Jose Trevino's idiotic baserunning gaffe, Ian Hamilton injury kill Yankees' momentum
Just would love to know the thought process here. Any insight would be appreciated. Trevino hasn't played in a game since Sept. 29. Mistakes like these after such a layoff are beyond unacceptable.
On top of the offense getting sucked into a black hole, the pitching staff unraveled. Clarke Schmidt danced around the strike zone and surrendered a two-run homer to Kyle Manzardo to relinquish the lead. Schmidt was then one out away from completing the fifth inning, but allowed a leadoff double to Jose Ramirez. Aaron Boone panicked, removed him from the game after just 78 pitches, used Tim Hill for one out, and then called on Ian Hamilton in the sixth.
Hamilton threw seven pitches before suffering two injuries and leaving the game. He apparently hurt himself covering first base after Jon Berti booted a tough grounder, and then rolled his ankle on the mound when he attempted to warm up after that play.

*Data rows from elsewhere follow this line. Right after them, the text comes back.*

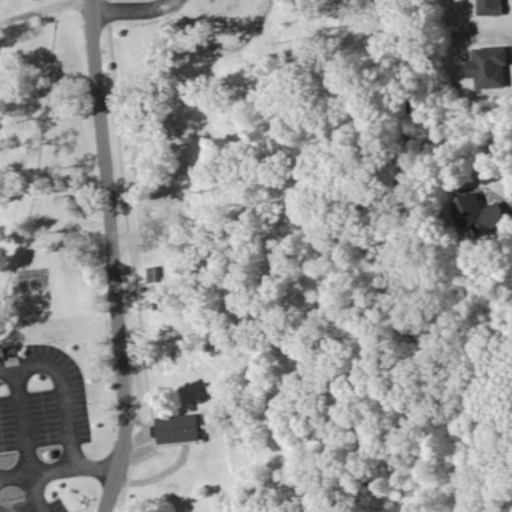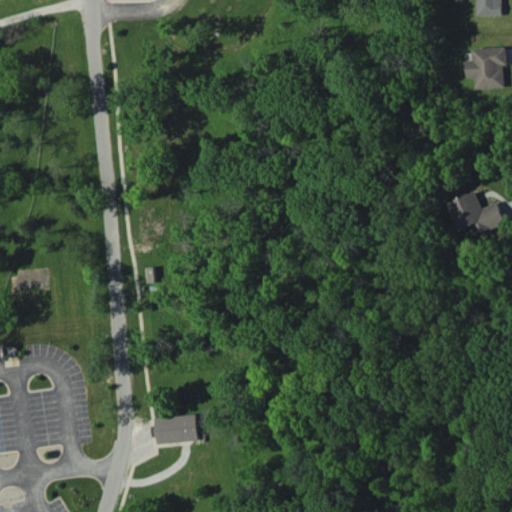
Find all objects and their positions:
building: (491, 7)
road: (130, 8)
road: (37, 10)
building: (490, 67)
building: (479, 213)
road: (113, 257)
road: (7, 366)
road: (65, 392)
road: (22, 419)
building: (178, 428)
road: (96, 466)
road: (52, 469)
road: (14, 475)
road: (39, 492)
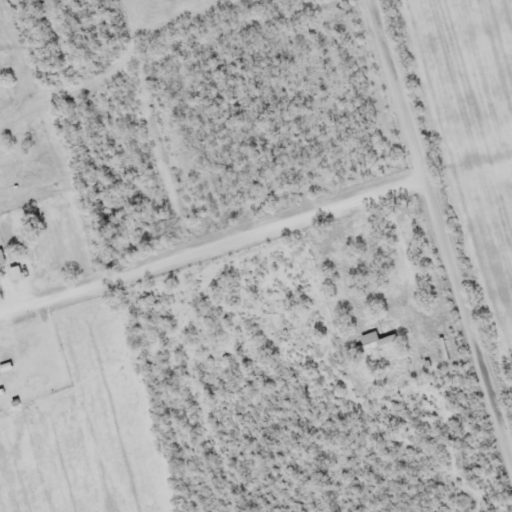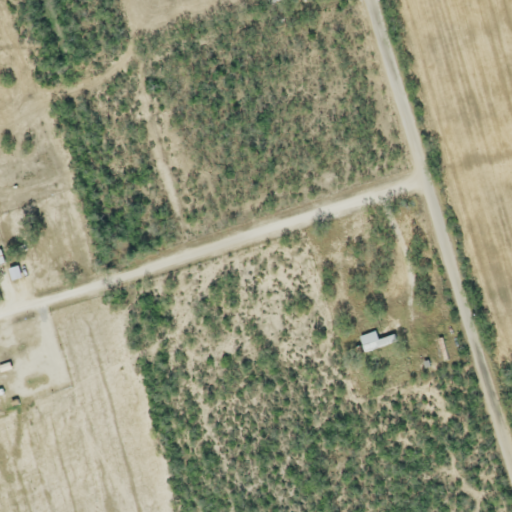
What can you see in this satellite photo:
road: (439, 236)
road: (212, 251)
building: (1, 260)
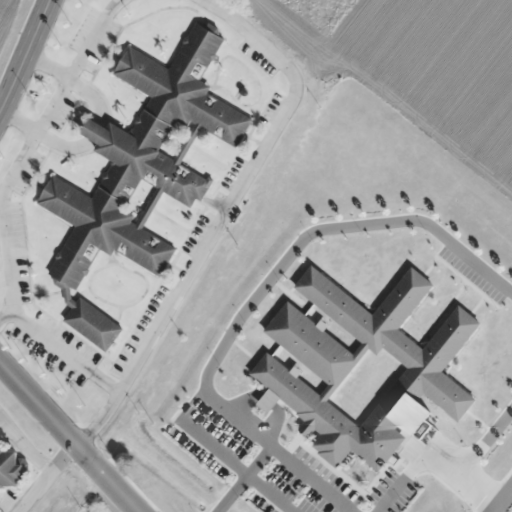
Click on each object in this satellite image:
road: (26, 54)
building: (140, 172)
road: (71, 434)
building: (10, 469)
road: (46, 476)
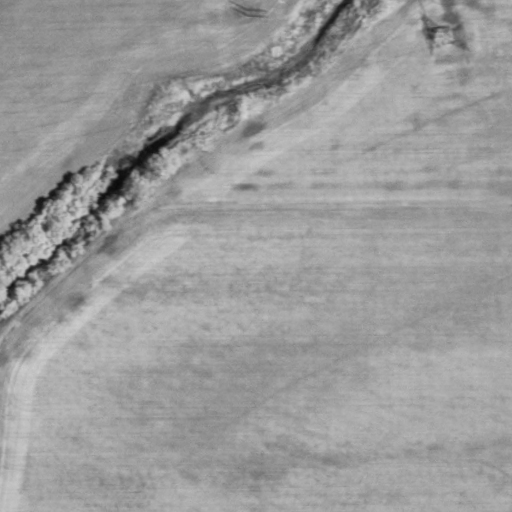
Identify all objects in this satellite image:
power tower: (442, 34)
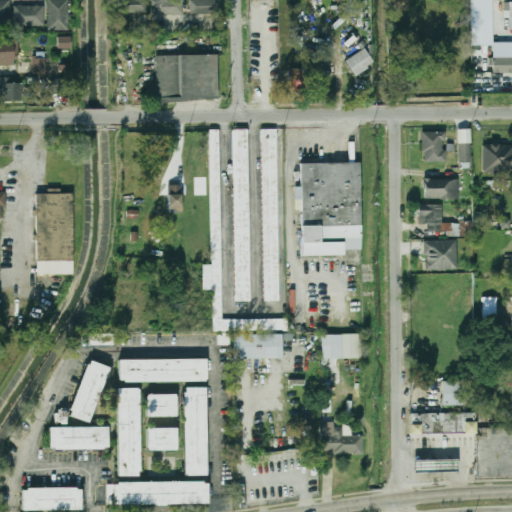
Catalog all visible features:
building: (129, 6)
building: (166, 7)
building: (204, 7)
building: (5, 14)
building: (28, 15)
building: (57, 15)
building: (510, 15)
road: (188, 22)
building: (489, 35)
building: (63, 42)
building: (6, 51)
road: (239, 57)
building: (359, 62)
building: (38, 65)
building: (186, 77)
building: (296, 78)
building: (58, 85)
building: (10, 90)
road: (319, 114)
road: (455, 114)
road: (177, 116)
road: (99, 117)
road: (42, 118)
building: (464, 146)
building: (433, 147)
building: (497, 157)
building: (497, 158)
road: (12, 173)
building: (441, 188)
building: (441, 188)
building: (174, 198)
road: (24, 199)
building: (175, 199)
building: (2, 202)
building: (2, 202)
building: (328, 206)
building: (330, 208)
building: (239, 213)
building: (268, 213)
building: (241, 215)
building: (270, 215)
building: (434, 218)
road: (281, 222)
building: (441, 222)
building: (505, 223)
building: (216, 225)
river: (97, 226)
building: (54, 233)
building: (54, 233)
building: (440, 255)
building: (224, 257)
building: (489, 307)
building: (489, 308)
road: (243, 310)
road: (396, 313)
building: (339, 344)
building: (255, 345)
building: (257, 346)
building: (339, 346)
road: (137, 350)
building: (162, 369)
building: (162, 370)
building: (87, 390)
building: (88, 391)
building: (454, 393)
building: (454, 394)
building: (326, 401)
building: (159, 404)
building: (161, 405)
building: (60, 417)
building: (441, 421)
building: (442, 423)
building: (126, 430)
building: (193, 430)
building: (194, 431)
building: (128, 432)
building: (76, 436)
building: (78, 438)
building: (160, 438)
building: (161, 439)
building: (339, 440)
building: (339, 440)
building: (433, 464)
building: (435, 465)
road: (77, 466)
road: (283, 477)
building: (154, 492)
building: (156, 493)
building: (49, 497)
building: (51, 499)
road: (408, 499)
road: (504, 511)
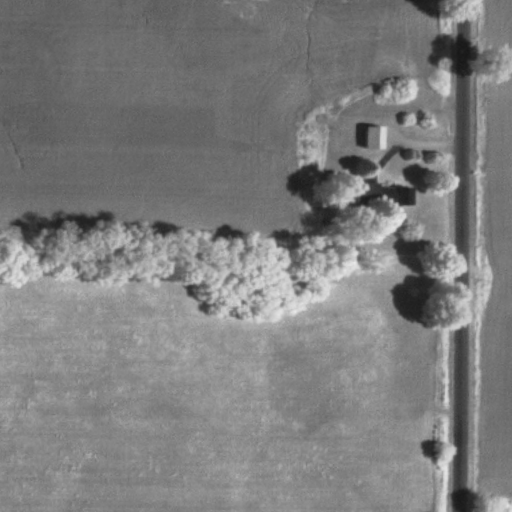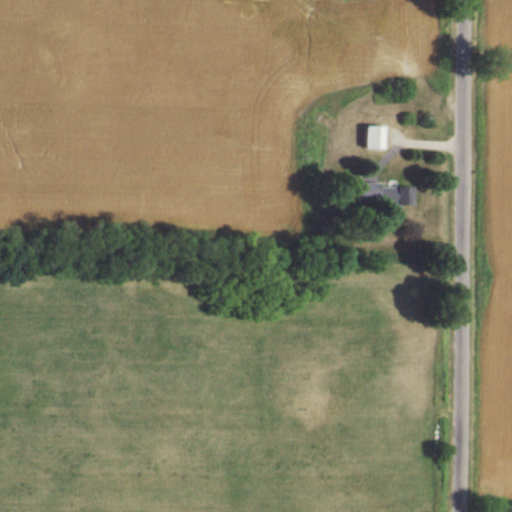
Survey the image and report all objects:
building: (366, 136)
building: (383, 193)
road: (461, 256)
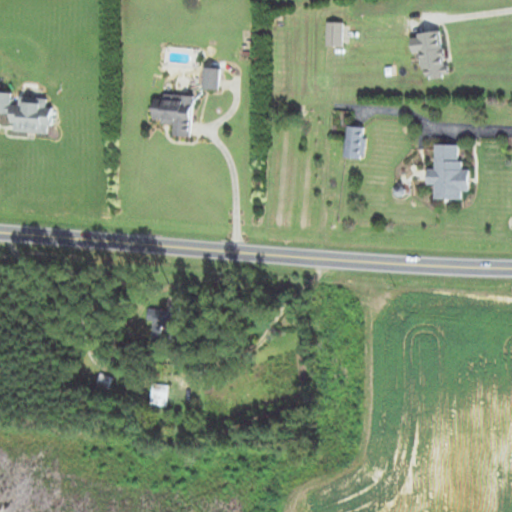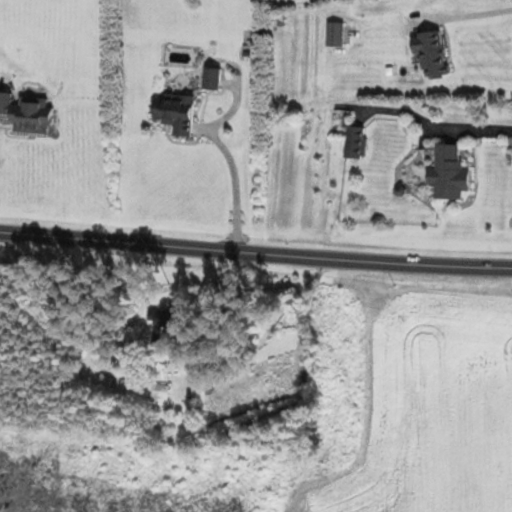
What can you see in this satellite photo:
building: (335, 35)
building: (431, 54)
building: (212, 79)
building: (176, 113)
building: (26, 114)
building: (356, 143)
building: (450, 174)
road: (255, 251)
building: (165, 324)
building: (160, 395)
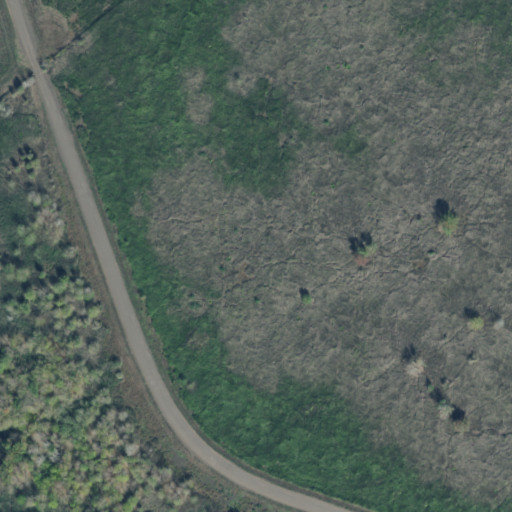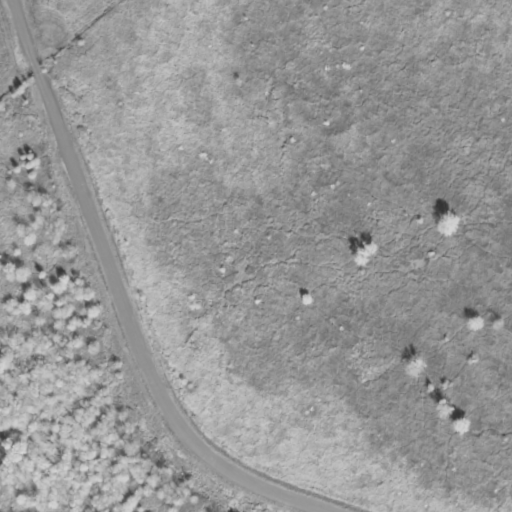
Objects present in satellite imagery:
road: (126, 302)
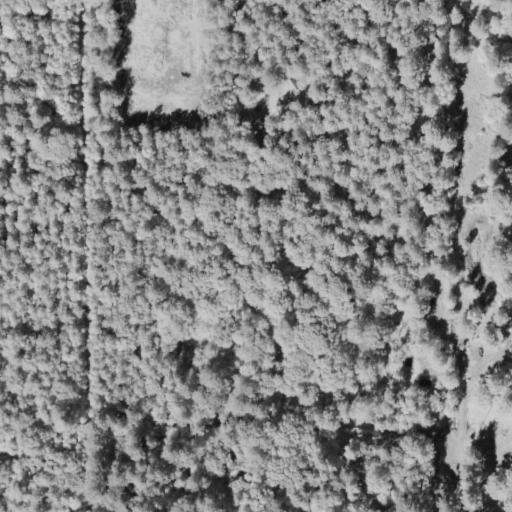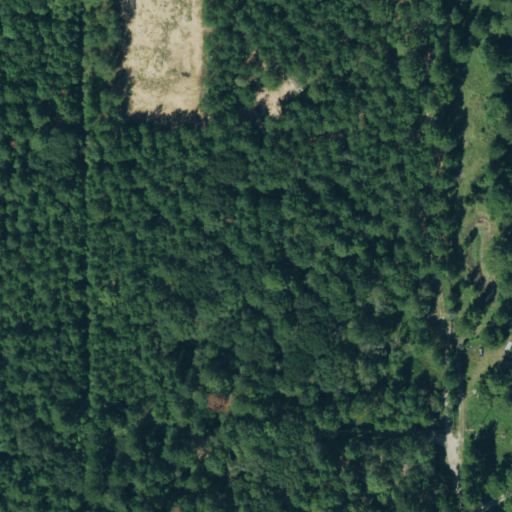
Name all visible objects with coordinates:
road: (494, 501)
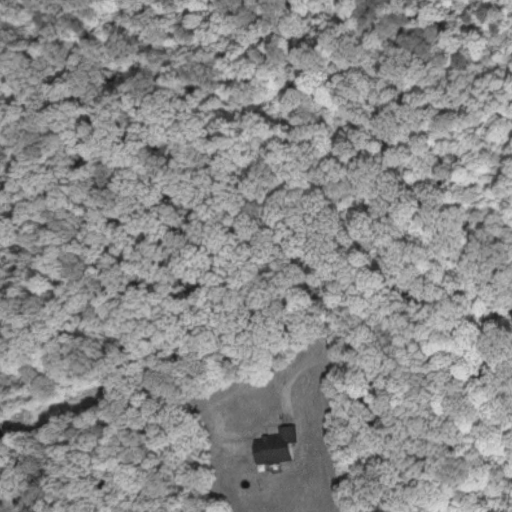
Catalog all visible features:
road: (365, 405)
building: (273, 444)
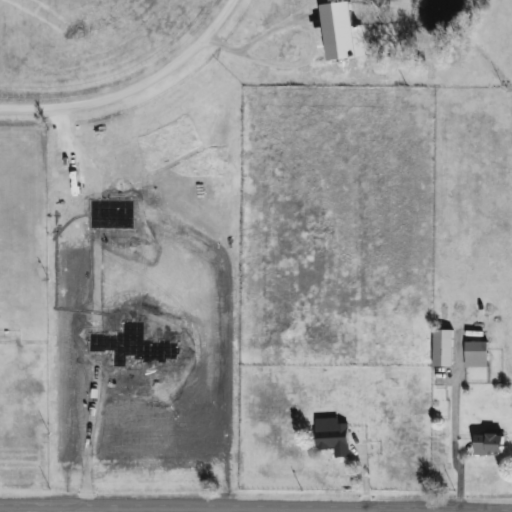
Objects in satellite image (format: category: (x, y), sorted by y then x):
road: (305, 57)
road: (130, 88)
building: (441, 348)
building: (441, 348)
building: (474, 354)
building: (474, 354)
building: (396, 375)
building: (396, 375)
building: (331, 438)
building: (332, 438)
road: (455, 442)
building: (487, 444)
building: (487, 444)
road: (80, 511)
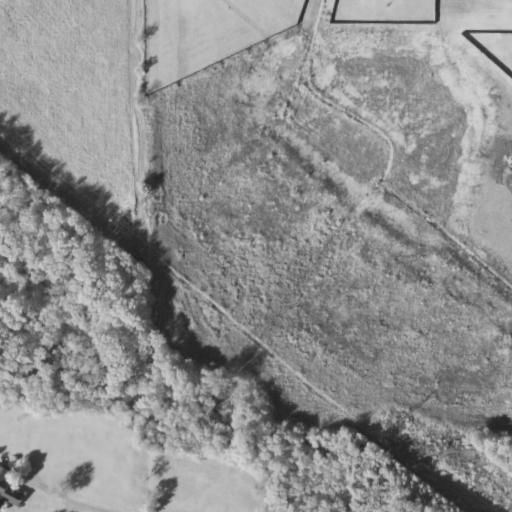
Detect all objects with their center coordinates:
power tower: (130, 215)
power tower: (396, 421)
building: (5, 480)
building: (5, 481)
road: (67, 502)
road: (18, 511)
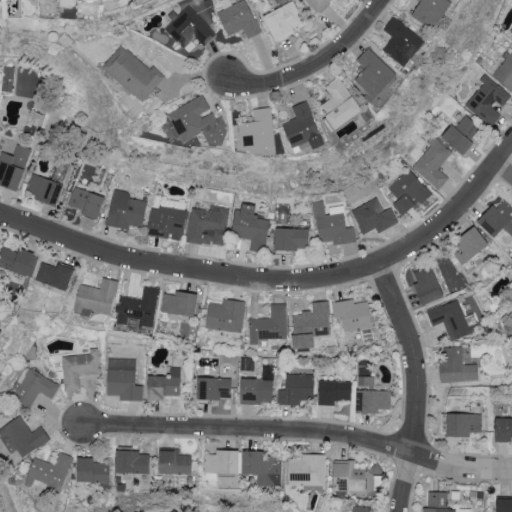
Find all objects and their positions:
building: (66, 3)
building: (432, 12)
building: (240, 19)
building: (286, 20)
building: (190, 29)
building: (510, 30)
building: (403, 42)
road: (317, 66)
building: (505, 71)
building: (134, 73)
building: (375, 76)
building: (7, 79)
building: (489, 100)
building: (340, 105)
building: (199, 122)
building: (303, 127)
building: (259, 132)
building: (464, 134)
building: (433, 163)
building: (14, 167)
road: (505, 170)
building: (46, 189)
building: (410, 191)
building: (88, 202)
building: (126, 210)
building: (374, 216)
building: (499, 219)
building: (167, 222)
building: (332, 224)
building: (208, 226)
building: (251, 227)
building: (293, 239)
building: (471, 247)
building: (17, 260)
building: (57, 276)
road: (276, 279)
building: (429, 284)
building: (97, 296)
building: (181, 303)
building: (139, 307)
building: (354, 314)
building: (227, 315)
building: (453, 319)
building: (510, 321)
building: (1, 325)
building: (271, 325)
building: (311, 325)
building: (458, 366)
building: (80, 368)
building: (124, 379)
building: (166, 385)
road: (416, 385)
building: (37, 386)
building: (216, 388)
building: (260, 388)
building: (297, 389)
building: (335, 391)
building: (374, 401)
building: (462, 424)
building: (504, 429)
road: (300, 432)
building: (23, 436)
building: (134, 461)
building: (176, 463)
building: (222, 463)
building: (263, 468)
building: (50, 470)
building: (307, 470)
building: (93, 471)
building: (356, 478)
building: (437, 499)
building: (505, 505)
building: (363, 509)
building: (446, 510)
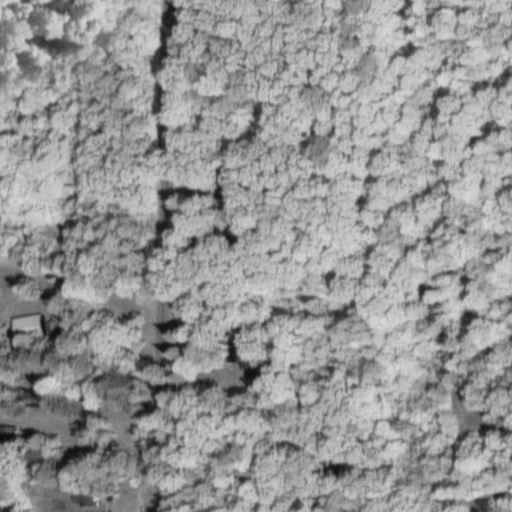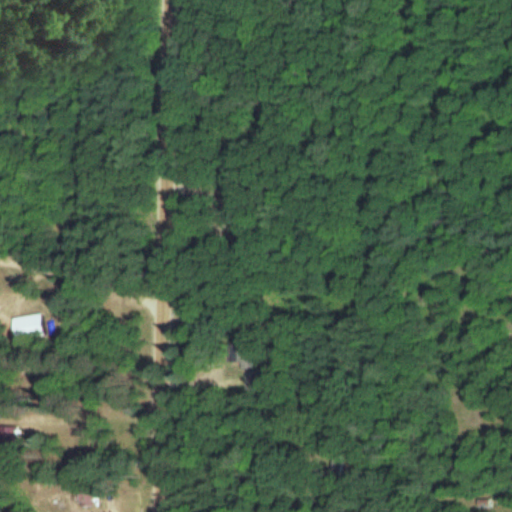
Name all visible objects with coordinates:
road: (168, 205)
road: (87, 275)
road: (27, 285)
building: (271, 298)
building: (35, 325)
building: (268, 381)
building: (10, 438)
road: (167, 461)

Cleveland scored another run after Hamilton was removed. The right-hander hadn't pitched in 10 days and immediately walked Lane Thomas to start the inning, and the outfielder came around to score on an Andres Gimenez single off Tim Mayza following the pitching change.
Could the Yankees come back from the 3-1 deficit? Sure! Will they? Absolutely not. They once again showed how they are incapable of taking control as Boyd saw his pitch count dramatically rise after surrendering two hits and three walks in the first two innings. The Yankees only scored one run, gave the Guardians a free out to stall the momentum, and then decided to lie down and let Boyd go five innings — the first Cleveland starter to do that this postseason.
As long as opponents aren't gift-wrapping playoff games for the Yankees, they are incapable of winning one themselves until proven otherwise.